Bollinger BandWidth
Bollinger BandWidth quantifies the width of Bollinger Bands as a percentage, helping traders identify low-volatility squeeze conditions that often precede significant price moves.
Problem
You have Bollinger Bands but want to objectively measure when volatility is unusually low. Visually spotting a "squeeze" is subjective. BandWidth provides a numeric value you can compare against historical levels to identify when bands are at their historical lows.
What is BandWidth?
BandWidth measures the percentage difference between the upper and lower Bollinger Bands:
BandWidth = ((Upper Band - Lower Band) / Middle Band) × 100
When BandWidth drops to historically low levels, the bands are in a "squeeze". Periods of low volatility are often followed by high volatility, so a squeeze suggests a significant price move may be coming. The squeeze does not indicate direction, only that a breakout is likely.
Solution
DECLARE
@symbol := 'BTC-USDT',
@history_start := dateadd('M', -6, now()),
@display_start := dateadd('M', -1, now())
WITH daily_ohlc AS (
SELECT
timestamp,
symbol,
first(open) AS open,
max(high) AS high,
min(low) AS low,
last(close) AS close
FROM trades_ohlc_15m
WHERE symbol = @symbol
AND timestamp > @history_start
SAMPLE BY 1d
),
bands AS (
SELECT
timestamp,
symbol,
close,
AVG(close) OVER (
PARTITION BY symbol
ORDER BY timestamp
ROWS BETWEEN 19 PRECEDING AND CURRENT ROW
) AS sma20,
AVG(close * close) OVER (
PARTITION BY symbol
ORDER BY timestamp
ROWS BETWEEN 19 PRECEDING AND CURRENT ROW
) AS avg_close_sq
FROM daily_ohlc
),
bollinger AS (
SELECT
timestamp,
symbol,
close,
sma20,
sma20 + 2 * sqrt(avg_close_sq - (sma20 * sma20)) AS upper_band,
sma20 - 2 * sqrt(avg_close_sq - (sma20 * sma20)) AS lower_band
FROM bands
),
with_bandwidth AS (
SELECT
timestamp,
symbol,
close,
sma20,
upper_band,
lower_band,
(upper_band - lower_band) / sma20 * 100 AS bandwidth
FROM bollinger
),
with_range AS (
SELECT
timestamp,
symbol,
close,
sma20,
upper_band,
lower_band,
bandwidth,
min(bandwidth) OVER (PARTITION BY symbol) AS min_bw,
max(bandwidth) OVER (PARTITION BY symbol) AS max_bw
FROM with_bandwidth
)
SELECT
timestamp,
symbol,
round(close, 2) AS close,
round(sma20, 2) AS sma20,
round(upper_band, 2) AS upper_band,
round(lower_band, 2) AS lower_band,
round(bandwidth, 4) AS bandwidth,
round((bandwidth - min_bw) / (max_bw - min_bw) * 100, 1) AS range_position
FROM with_range
WHERE timestamp > @display_start
ORDER BY timestamp;
The query first aggregates 15-minute candles into daily OHLC, then calculates standard 20-day Bollinger Bands. This matches the traditional approach where SMA20 represents roughly one month of trading. The 6-month lookback (@history_start) establishes the historical range, while @display_start limits output to the last month. Standard deviation uses the variance formula sqrt(avg(x²) - avg(x)²).

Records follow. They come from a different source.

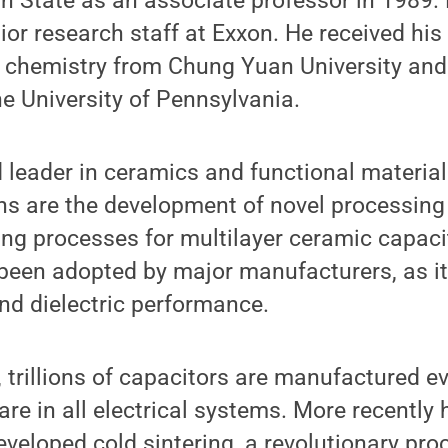
 State as an associate professor in 1989. 
ior research staff at Exxon. He received his
 chemistry from Chung Yuan University and 
e University of Pennsylvania.
d leader in ceramics and functional materia
ns are the development of novel processin
ring processes for multilayer ceramic capaci
been adopted by major manufacturers, as it
nd dielectric performance.
, trillions of capacitors are manufactured e
are in all electrical systems. More recently 
veloped cold sintering, a revolutionary pro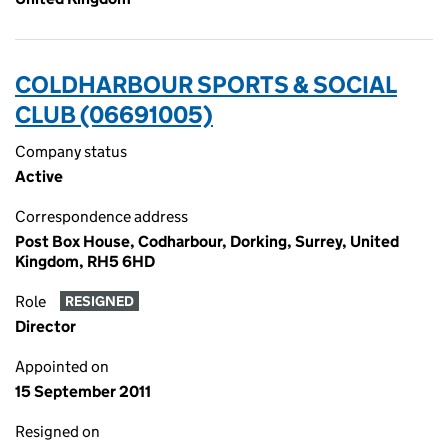
COLDHARBOUR SPORTS & SOCIAL
CLUB (06691005)
Company status
Active
Correspondence address
Post Box House, Codharbour, Dorking, Surrey, United
Kingdom, RH5 6HD
Role
RESIGNED
Director
Appointed on
15 September 2011
Resigned on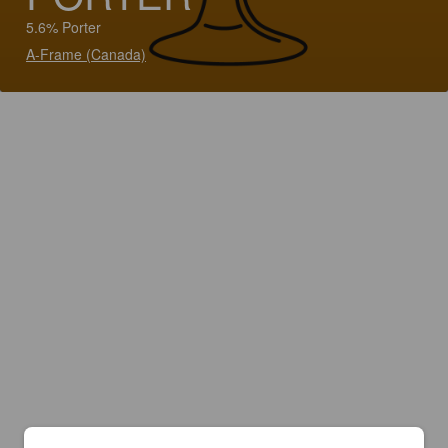
5.6% Porter
A-Frame (Canada)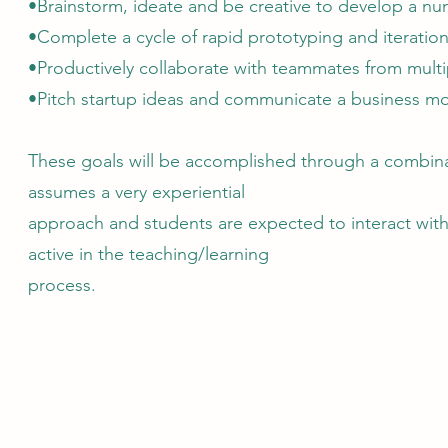
•Brainstorm, ideate and be creative to develop a nu
•Complete a cycle of rapid prototyping and iteration
•Productively collaborate with teammates from multip
•Pitch startup ideas and communicate a business mo
These goals will be accomplished through a combinat
assumes a very experiential
approach and students are expected to interact with
active in the teaching/learning
process.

The range_position shows where current BandWidth falls within the 6-month range: 0% means at the historical minimum, 100% at the maximum. This works well for identifying squeeze conditions since you're comparing against historical extremes.
Interpreting results
- Low range position (< 20%): BandWidth is near 6-month lows, indicating a squeeze
- High range position (> 80%): BandWidth is near 6-month highs, volatility is elevated
- Rising BandWidth: Volatility increasing, bands expanding
- Falling BandWidth: Volatility decreasing, bands contracting
A squeeze signals that volatility expansion is likely, but not the direction. Use price action or other indicators to determine breakout direction.